- WRITTEN TASK 1
Copy the Oleanna passage word for word, from "John's two-page monologue" up to and including "concept of security.".
- WRITTEN TASK 2
According to the Oleanna passage, what will John lose because of the delay before the Tenure Committee dismisses Carol's complaint?

- DOCUMENT
....

John's two-page monologue that opens the second act is the longest uninterrupted speech in Oleanna. He confesses to Carol, across the desk, that he esteems himself as a skilled teacher and values the performance aspect of his role as a professor. He wished so desperately not to become the robotic type of teacher he himself had as a student that he instead went so far as to be unorthodox in his teaching style—perhaps too far, he wonders, for the good of his students. When confronted with the possibility of tenure, he admits to having coveted it, and, wondering if that was wrong, he admits to wanting tenure in and of itself, for the security and comfort of himself and his family. This security came at the price of tenure, which he was in the process of getting, and he also initiated the purchase of a new house as a result, something important to him and his concept of security.
 
The Tenure Committee, John goes on to say, will meet, hear Carol's complaint, and dismiss it—but not without the delay causing John to lose his house and his deposit. He says he has angered Carol; he, too, was angered by teachers, but he turned his hurt and humiliation into positive motivation to reform the system. Carol's first line, "What do you want of me?", is answered with John's admission that he is, in fact, pedantic and vulnerable to criticism for his teaching. She attempts to speak, but he again overrides her, asserting that he feels he is "unassailable" in his "unflinching concern for my students' dignity." He asks how the matter can be settled, calling it "pointless"; Carol paraphrases this as, "What you can do to force me to retract?" In fact, she asserts that this is what he has said, and when he claims the contrary, she merely responds, "I have my notes." John asks again what he has done to her, and Carol replies that whatever he has done, "to the extent that you've done it to me, do you know, rather than to me as a student, and, so, to the student body," is found in her report to the tenure committee.

....

- RAW DATA
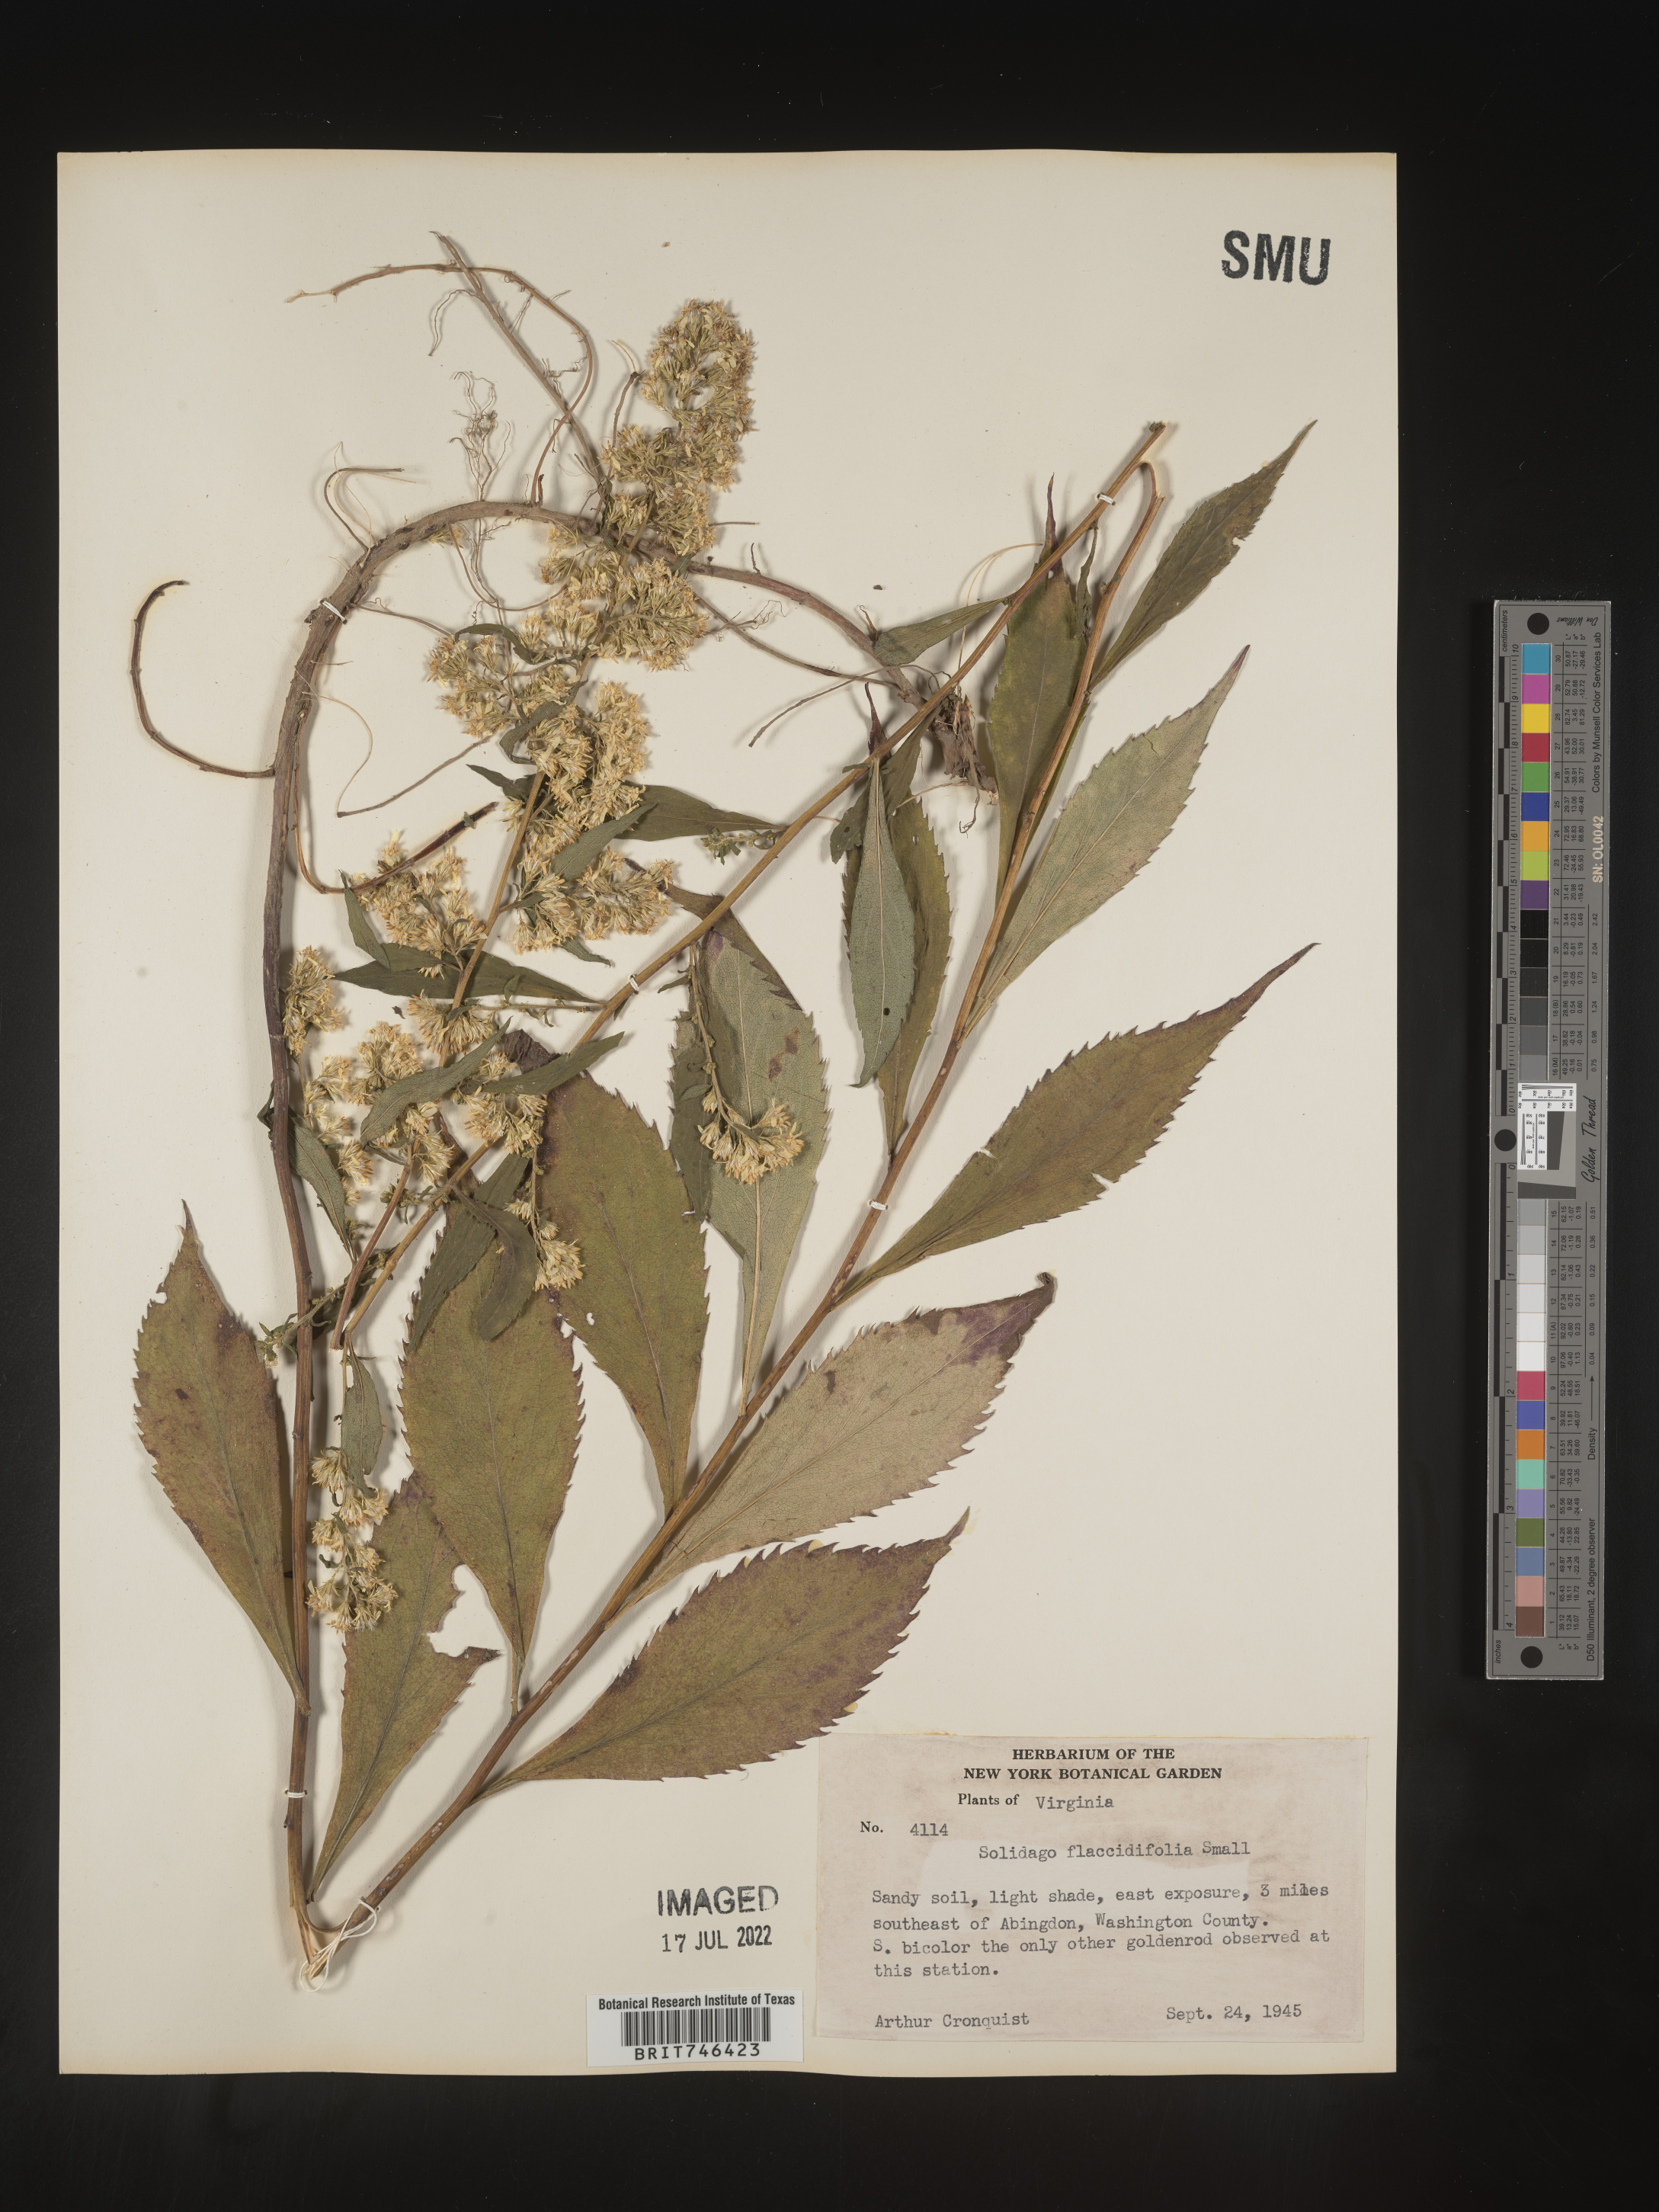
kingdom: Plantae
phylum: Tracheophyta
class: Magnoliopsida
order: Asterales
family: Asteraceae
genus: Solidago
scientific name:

....

- EXERCISE OUTPUT 1
John's two-page monologue that opens the second act is the longest uninterrupted speech in Oleanna. He confesses to Carol, across the desk, that he esteems himself as a skilled teacher and values the performance aspect of his role as a professor. He wished so desperately not to become the robotic type of teacher he himself had as a student that he instead went so far as to be unorthodox in his teaching style—perhaps too far, he wonders, for the good of his students. When confronted with the possibility of tenure, he admits to having coveted it, and, wondering if that was wrong, he admits to wanting tenure in and of itself, for the security and comfort of himself and his family. This security came at the price of tenure, which he was in the process of getting, and he also initiated the purchase of a new house as a result, something important to him and his concept of security.

- EXERCISE OUTPUT 2
His house and his deposit.